● Activity
All of the data is to be printed exactly, though the images must be left off.

== Segment start ==

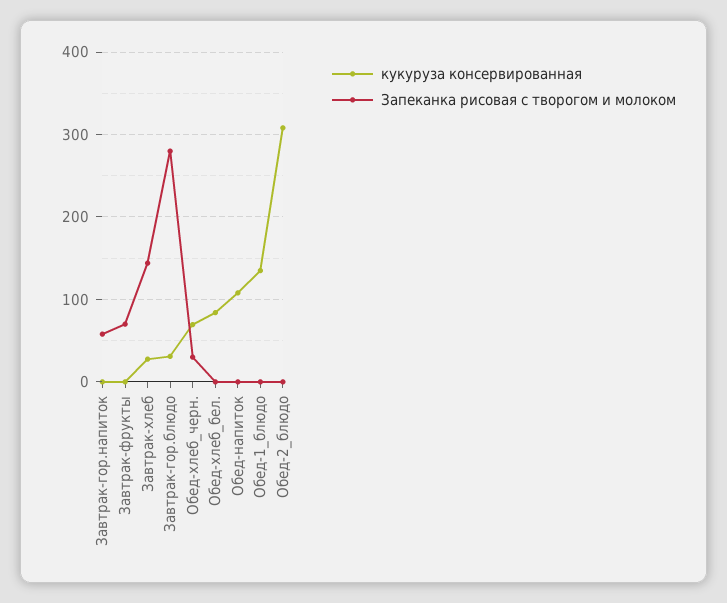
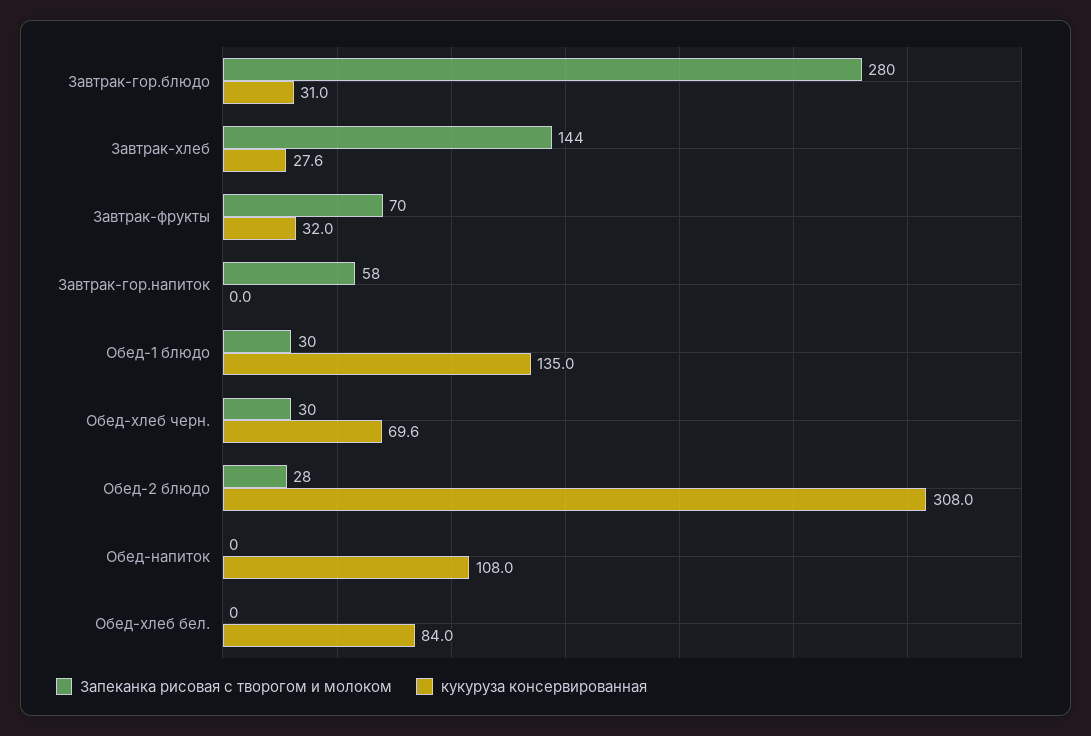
  {
    "кукуруза консервированная": {
      "Завтрак-гор.напиток": 0,
-     "Завтрак-фрукты": 0,
+     "Завтрак-фрукты": 32,
      "Завтрак-хлеб": 27.6,
      "Завтрак-гор.блюдо": 31,
      "Обед-хлеб_черн.": 69.6,
      "Обед-хлеб_бел.": 84,
      "Обед-напиток": 108,
      "Обед-1_блюдо": 135,
      "Обед-2_блюдо": 308
    },
    "Запеканка рисовая с творогом и молоком": {
      "Завтрак-гор.напиток": 58,
      "Завтрак-фрукты": 70,
      "Завтрак-хлеб": 144,
      "Завтрак-гор.блюдо": 280,
      "Обед-хлеб_черн.": 30,
      "Обед-хлеб_бел.": 0,
      "Обед-напиток": 0,
-     "Обед-1_блюдо": 0,
+     "Обед-1_блюдо": 30,
-     "Обед-2_блюдо": 0
+     "Обед-2_блюдо": 28
    }
  }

== Segment end ==

● Answer section
  {
    "кукуруза консервированная": {
      "Завтрак-гор.напиток": 0,
-     "Завтрак-фрукты": 0,
+     "Завтрак-фрукты": 32,
      "Завтрак-хлеб": 27.6,
      "Завтрак-гор.блюдо": 31,
      "Обед-хлеб_черн.": 69.6,
      "Обед-хлеб_бел.": 84,
      "Обед-напиток": 108,
      "Обед-1_блюдо": 135,
      "Обед-2_блюдо": 308
    },
    "Запеканка рисовая с творогом и молоком": {
      "Завтрак-гор.напиток": 58,
      "Завтрак-фрукты": 70,
      "Завтрак-хлеб": 144,
      "Завтрак-гор.блюдо": 280,
      "Обед-хлеб_черн.": 30,
      "Обед-хлеб_бел.": 0,
      "Обед-напиток": 0,
-     "Обед-1_блюдо": 0,
+     "Обед-1_блюдо": 30,
-     "Обед-2_блюдо": 0
+     "Обед-2_блюдо": 28
    }
  }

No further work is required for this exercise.